WHAT THE TASK REQUIRES:
Exact copies are required of the lines from the line containing "Виды применяемых отделок: Покрытия: под" through the final line of the listing, both included, and of no other lines.

GIVEN INFORMATION:

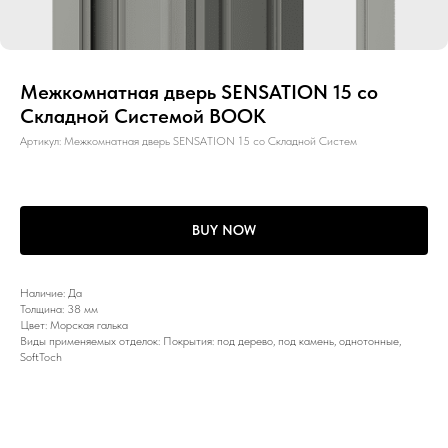
Межкомнатная дверь SENSATION 15 со
Складной Системой BOOK
Артикул:
Межкомнатная дверь SENSATION 15 со Складной Систем
BUY NOW
Наличие: Да
Толщина: 38 мм
Цвет: Морская галька
Виды применяемых отделок: Покрытия: под дерево, под камень, однотонные,
SoftToch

THE COMPLETED TASK:
Виды применяемых отделок: Покрытия: под дерево, под камень, однотонные,
SoftToch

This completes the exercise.